Now here we are exclaiming with a sigh, ‘My child doesn’t study’ ‘My child is a difficult teen’ ‘My child doesn’t listen’ and the bafflement of being a parent continues. It’s quite an endeared torture! one that we want to have and don’t want to have in equal measure. It’s an absent presence in the household. While we barely have the time or strength to deal with anything in the aftermath of work pressure and other mundane stresses of living, we continue to sigh and suffer as anxious parents.
Just wondering now, was I a perfect child? Did I always show interest in studies? Did I always listen? Did I question authority in sheer defiance? Well as for me, I just somehow scraped through school. By the time I developed interest in any subject, I had already passed the stage of learning the basics. I gathered, I suppose, as I went along. Life and career eventually turned out equitable. At each step along the way there were hurdles, challenges and misgivings. They may have been excruciatingly painful while each lasted. Some became stepping stones and some gruesome recollections. When I look back, they made for some interesting sequences in the drama of my life. I have ample stories to tell. Ample to brag and ample skeletons hidden in the secret cupboard.

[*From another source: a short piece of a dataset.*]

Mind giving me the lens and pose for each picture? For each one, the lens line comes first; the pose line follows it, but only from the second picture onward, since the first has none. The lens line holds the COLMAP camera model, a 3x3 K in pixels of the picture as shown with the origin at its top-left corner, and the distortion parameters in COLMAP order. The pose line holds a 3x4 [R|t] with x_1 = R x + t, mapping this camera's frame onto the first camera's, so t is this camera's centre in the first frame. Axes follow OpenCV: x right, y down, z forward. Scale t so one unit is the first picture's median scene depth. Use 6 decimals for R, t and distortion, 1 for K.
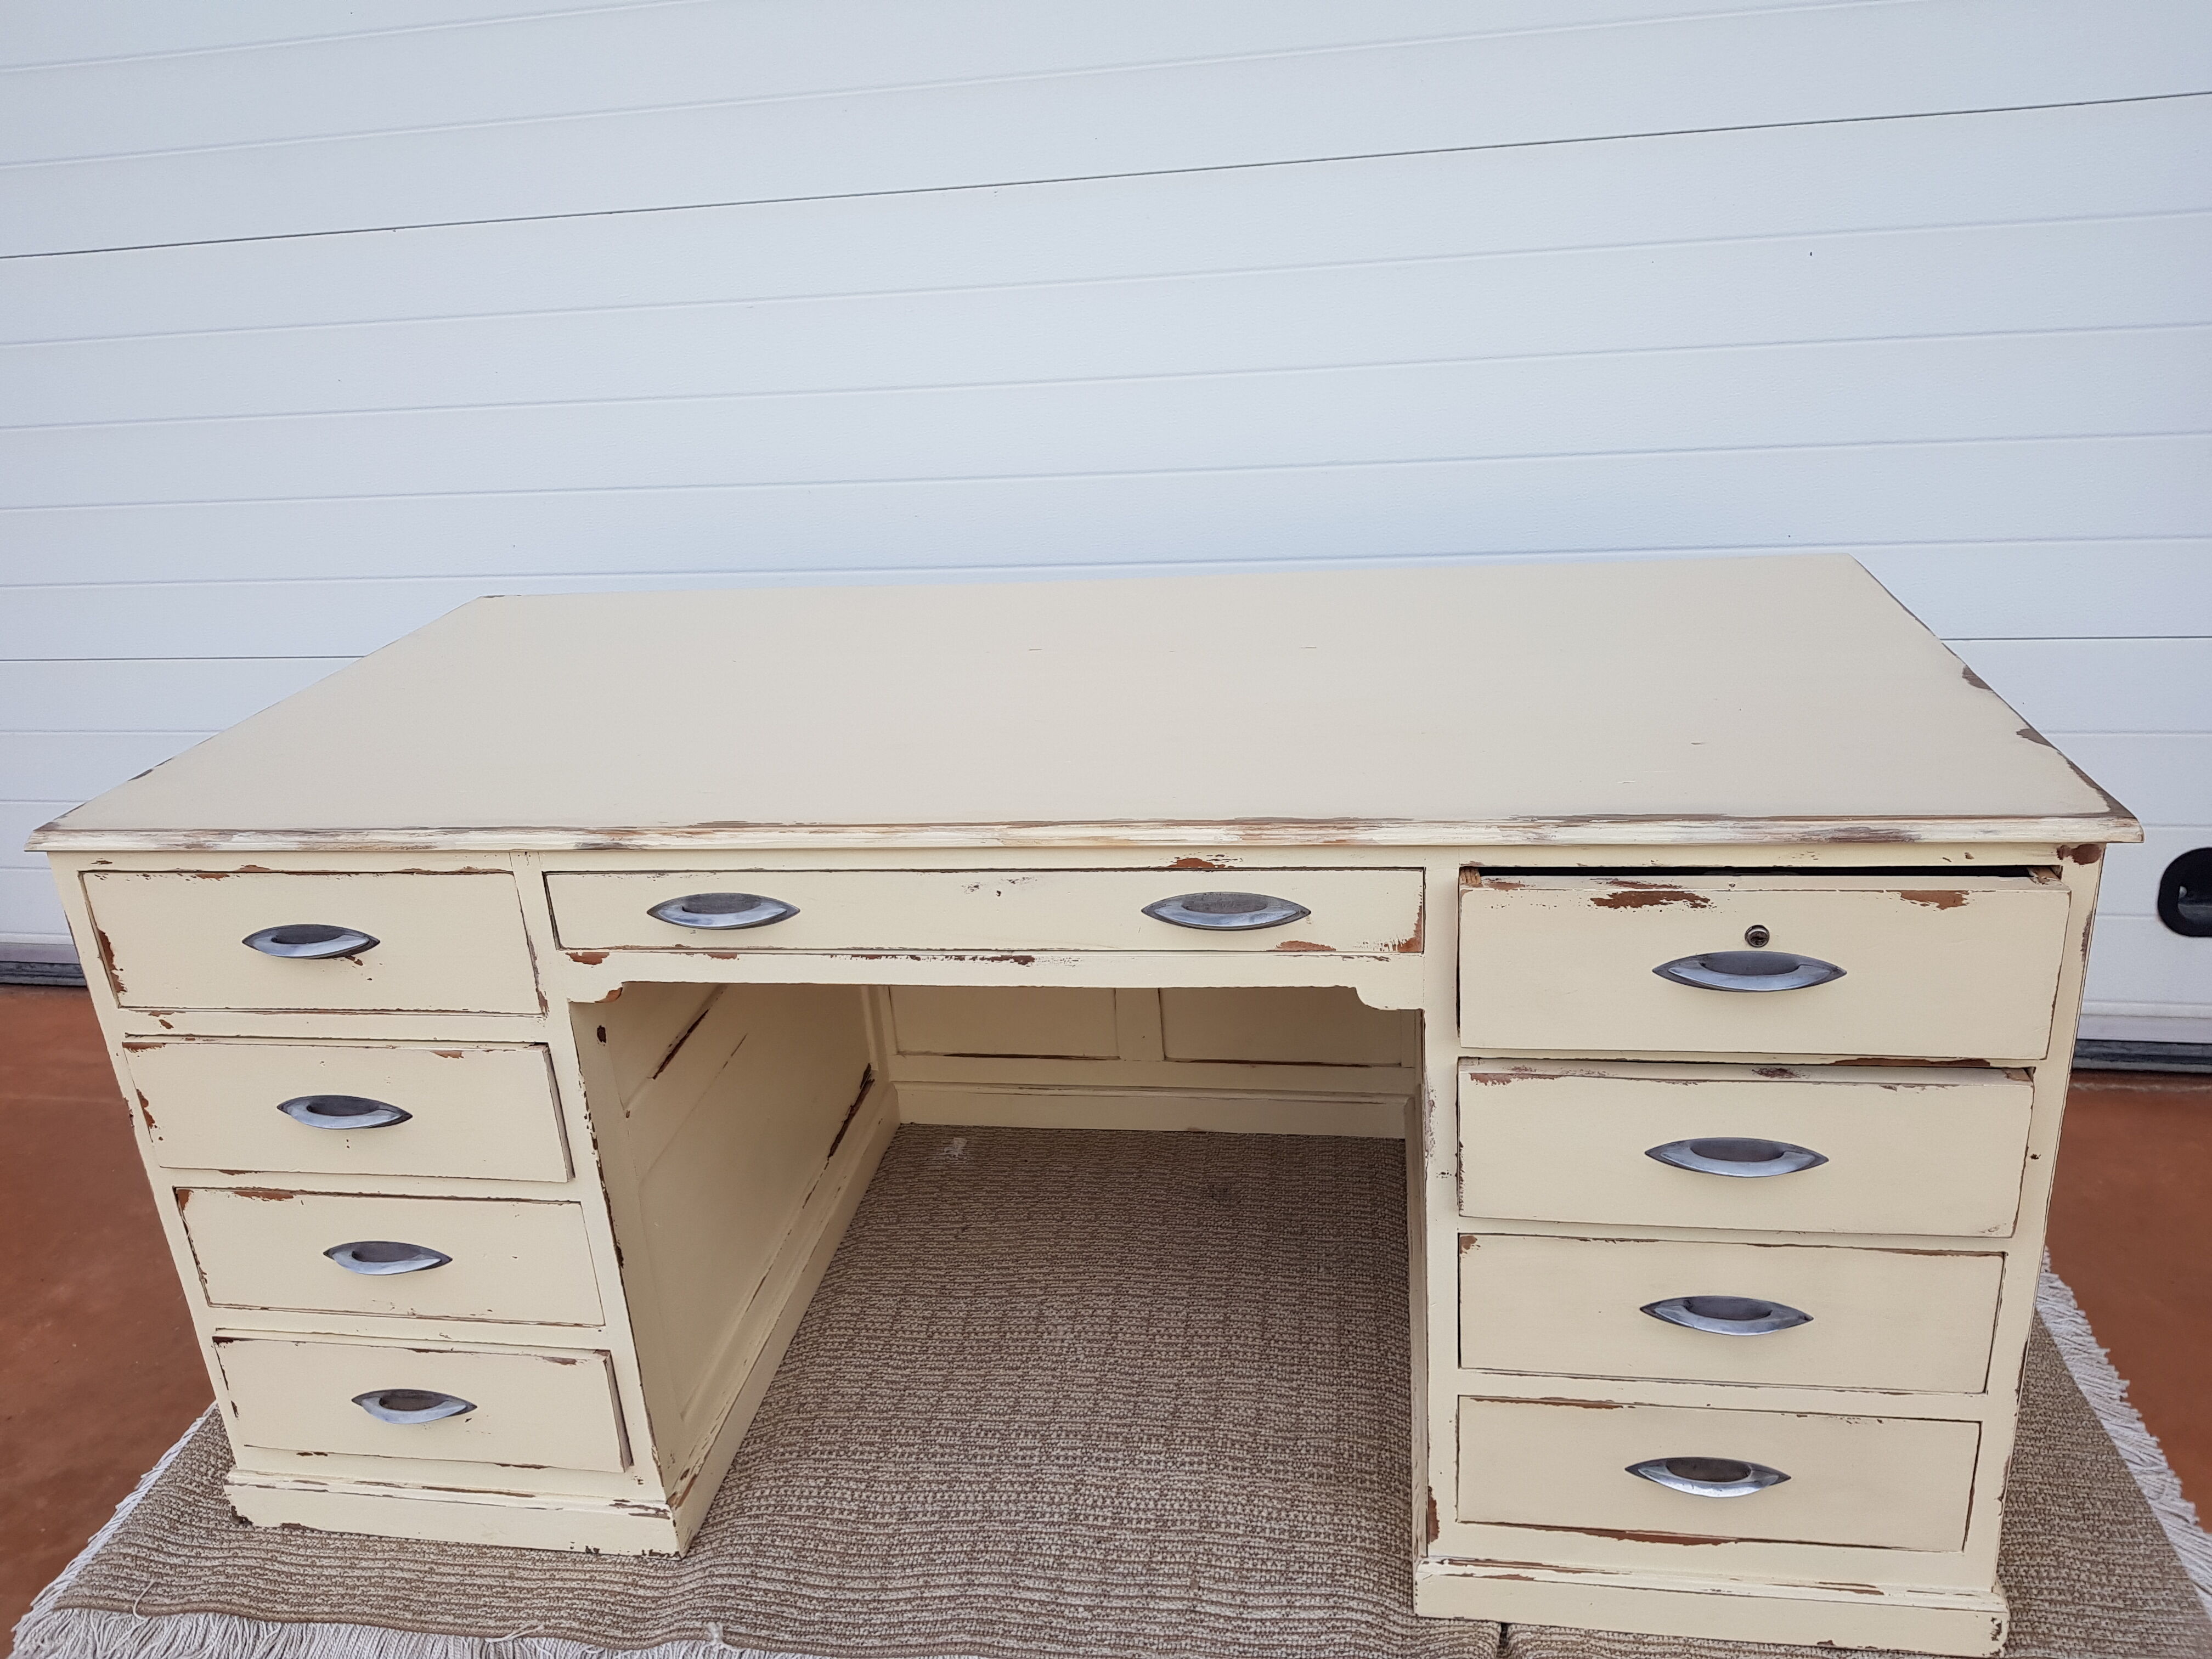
lens RADIAL K [[1722.7, 0, 1089.5], [0, 1722.7, 814.5], [0, 0, 1]] dist [0.043307, -0.082356]
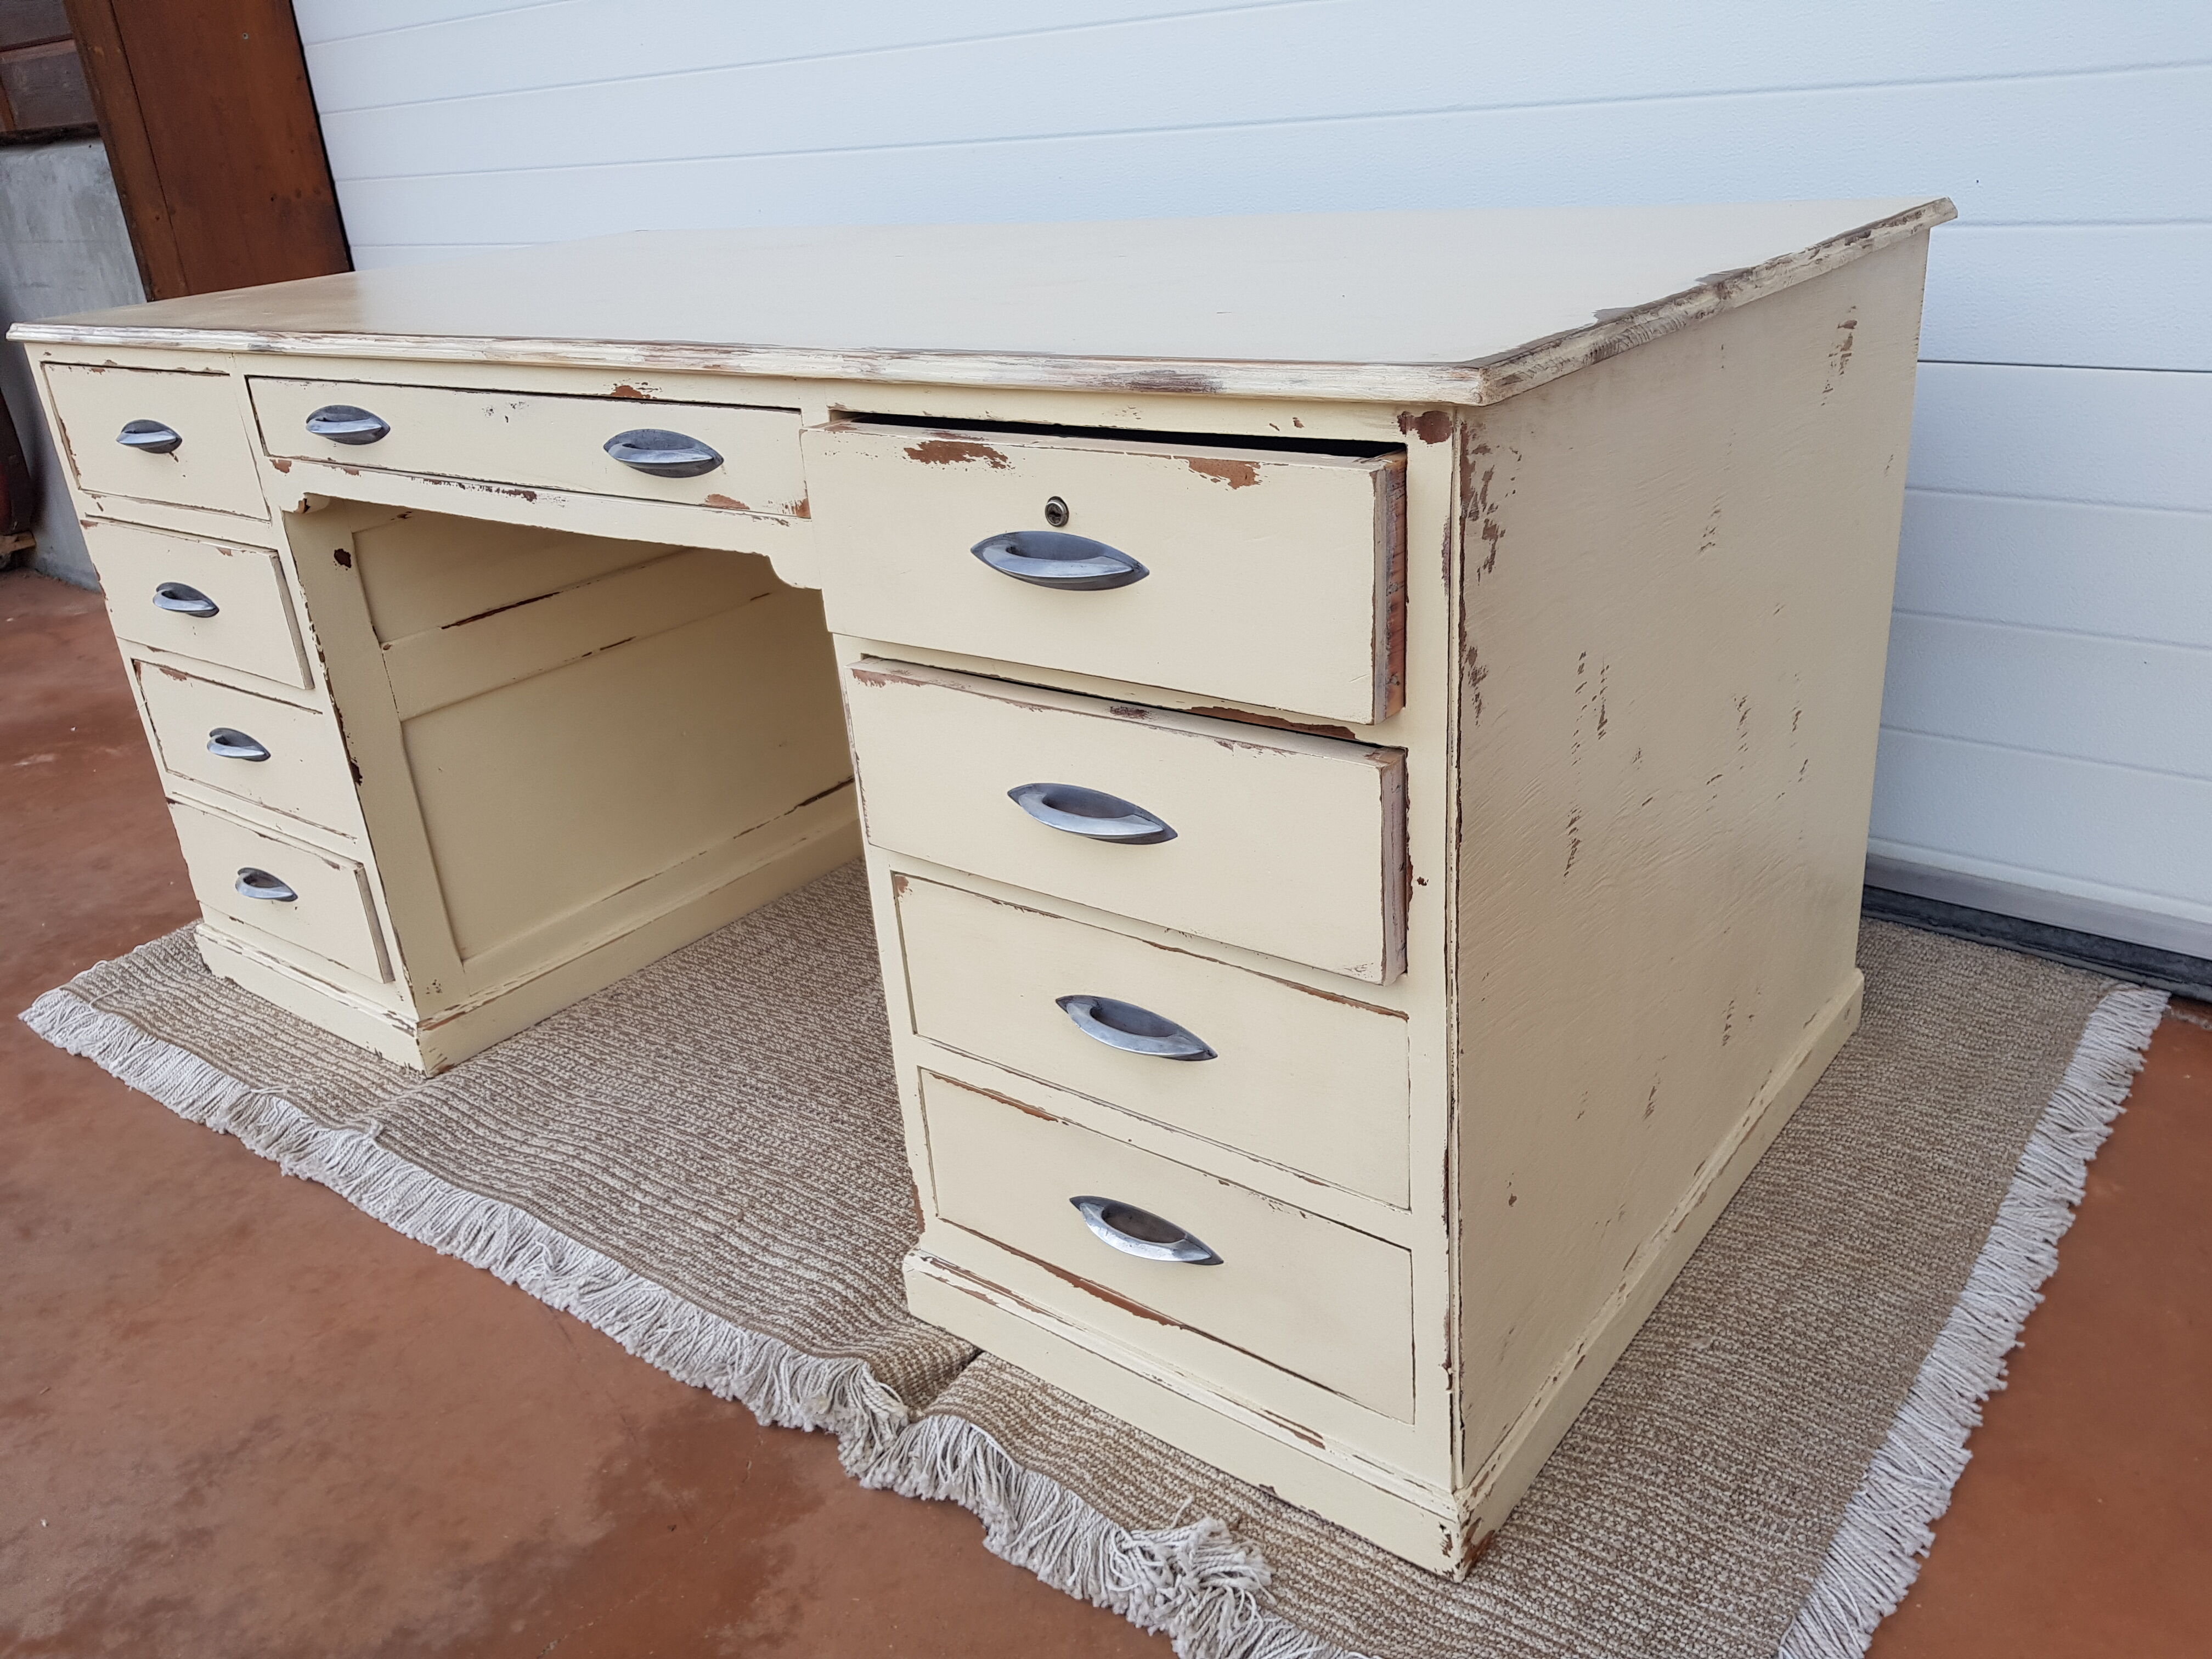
lens RADIAL K [[1722.7, 0, 1110.1], [0, 1722.7, 808.6], [0, 0, 1]] dist [0.043307, -0.082356]
pose [[0.882417, 0.182686, -0.433550, 0.693214], [-0.149863, 0.982674, 0.109051, 0.102365], [0.445961, -0.031256, 0.894507, 0.281123]]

Could my parents have protected me any better? They were always concerned and tried everything they could beyond the best. Our household always had the gloomy all-encompassing presence of worry for me and my brother’s education, our future. The constant struggle was always evident. Both of us had our goodness and our rough edges too. Inspite of all the love and guidance, we made our mistakes and lived through our share of troubles.
Nature gives us children, but not the ability to make their mistakes for them. We can talk, share, discuss, warn and encourage and most of all listen and love. We can cherish their dreams, rather than ours embossed on theirs. We can express the surge of emotions and let them have the free space to live and share their inner lives with us. But they will still make their own mistakes and learn their own way. They are here to live their life.

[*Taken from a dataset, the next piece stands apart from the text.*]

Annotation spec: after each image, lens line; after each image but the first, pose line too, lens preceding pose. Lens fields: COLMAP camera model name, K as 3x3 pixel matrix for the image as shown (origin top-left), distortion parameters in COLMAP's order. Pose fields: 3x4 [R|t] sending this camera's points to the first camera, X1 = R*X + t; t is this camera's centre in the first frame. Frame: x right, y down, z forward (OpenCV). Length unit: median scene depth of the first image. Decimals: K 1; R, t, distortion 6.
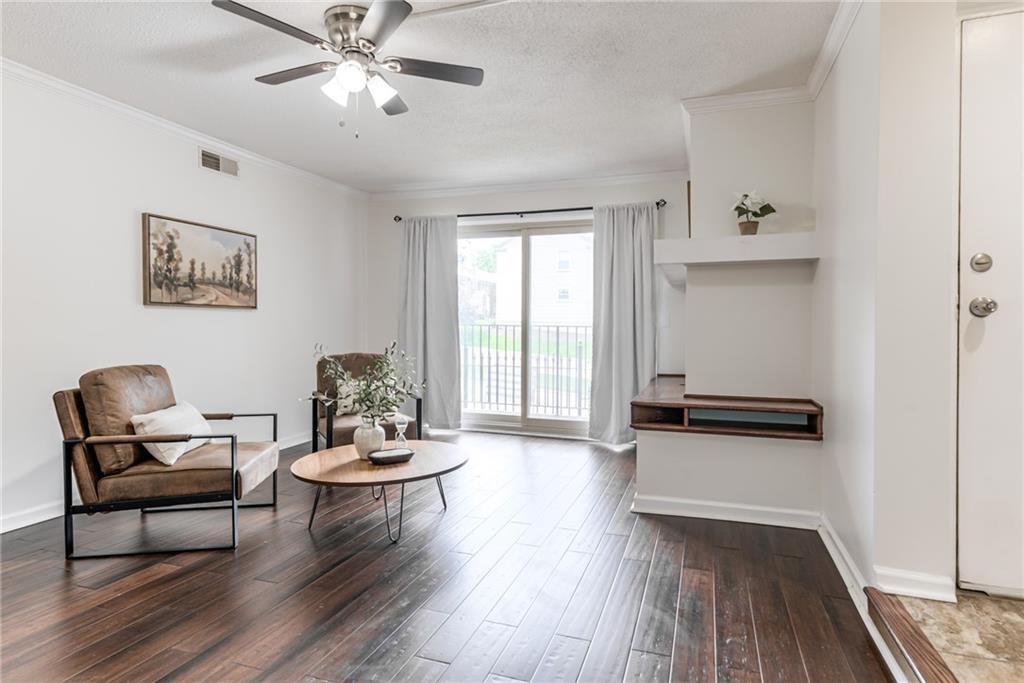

It’s sheer torture to see them making mistakes, we think we can stop them from; to feel helpless as they won’t listen, to feel disregarded as they stampede over our ideologies; to incessantly fight a loosing battle; to be resilient in the face of emotional upheaval; to feel most needed and no longer needed all at once… as we become an absent presence in the lives of our very own bundles of joy.
All religious scriptures preach, ‘Let go’ in some form or another. But oh the bane of attachment! It’s easier said than done. And yet, as parents our anxiety is not what helps. Our equanimity does. In multiple ways and for a multitude of reasons, we do need to learn to let go. To love and to let them live.
Don’t we all fall down… and rise again in the ring of roses?